## Information supplied
++++

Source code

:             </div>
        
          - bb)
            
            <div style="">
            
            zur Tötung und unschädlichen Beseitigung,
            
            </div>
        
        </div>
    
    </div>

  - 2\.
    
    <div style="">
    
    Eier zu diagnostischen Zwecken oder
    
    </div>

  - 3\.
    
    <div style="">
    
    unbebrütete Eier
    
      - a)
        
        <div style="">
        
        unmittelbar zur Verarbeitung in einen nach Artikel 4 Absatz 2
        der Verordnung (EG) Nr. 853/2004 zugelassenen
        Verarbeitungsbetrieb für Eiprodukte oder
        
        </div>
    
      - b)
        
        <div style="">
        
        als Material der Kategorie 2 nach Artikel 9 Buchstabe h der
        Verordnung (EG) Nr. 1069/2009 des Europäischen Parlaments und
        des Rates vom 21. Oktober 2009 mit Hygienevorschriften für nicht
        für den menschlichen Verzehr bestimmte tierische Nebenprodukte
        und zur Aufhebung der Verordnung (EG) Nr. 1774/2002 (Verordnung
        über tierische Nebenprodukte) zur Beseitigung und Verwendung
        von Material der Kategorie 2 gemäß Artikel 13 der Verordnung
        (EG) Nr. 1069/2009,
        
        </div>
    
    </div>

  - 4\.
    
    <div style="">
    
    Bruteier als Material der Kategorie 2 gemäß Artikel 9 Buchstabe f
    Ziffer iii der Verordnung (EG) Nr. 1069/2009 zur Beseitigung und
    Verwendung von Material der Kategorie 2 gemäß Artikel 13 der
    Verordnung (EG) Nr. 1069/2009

++++

## Exercise directions
Reproduce all of the data above with "unbebrütete Eier" swapped for "nicht bebrütete Eier", leaving everything else untouched.

## Task output
Source code

:             </div>
        
          - bb)
            
            <div style="">
            
            zur Tötung und unschädlichen Beseitigung,
            
            </div>
        
        </div>
    
    </div>

  - 2\.
    
    <div style="">
    
    Eier zu diagnostischen Zwecken oder
    
    </div>

  - 3\.
    
    <div style="">
    
    nicht bebrütete Eier
    
      - a)
        
        <div style="">
        
        unmittelbar zur Verarbeitung in einen nach Artikel 4 Absatz 2
        der Verordnung (EG) Nr. 853/2004 zugelassenen
        Verarbeitungsbetrieb für Eiprodukte oder
        
        </div>
    
      - b)
        
        <div style="">
        
        als Material der Kategorie 2 nach Artikel 9 Buchstabe h der
        Verordnung (EG) Nr. 1069/2009 des Europäischen Parlaments und
        des Rates vom 21. Oktober 2009 mit Hygienevorschriften für nicht
        für den menschlichen Verzehr bestimmte tierische Nebenprodukte
        und zur Aufhebung der Verordnung (EG) Nr. 1774/2002 (Verordnung
        über tierische Nebenprodukte) zur Beseitigung und Verwendung
        von Material der Kategorie 2 gemäß Artikel 13 der Verordnung
        (EG) Nr. 1069/2009,
        
        </div>
    
    </div>

  - 4\.
    
    <div style="">
    
    Bruteier als Material der Kategorie 2 gemäß Artikel 9 Buchstabe f
    Ziffer iii der Verordnung (EG) Nr. 1069/2009 zur Beseitigung und
    Verwendung von Material der Kategorie 2 gemäß Artikel 13 der
    Verordnung (EG) Nr. 1069/2009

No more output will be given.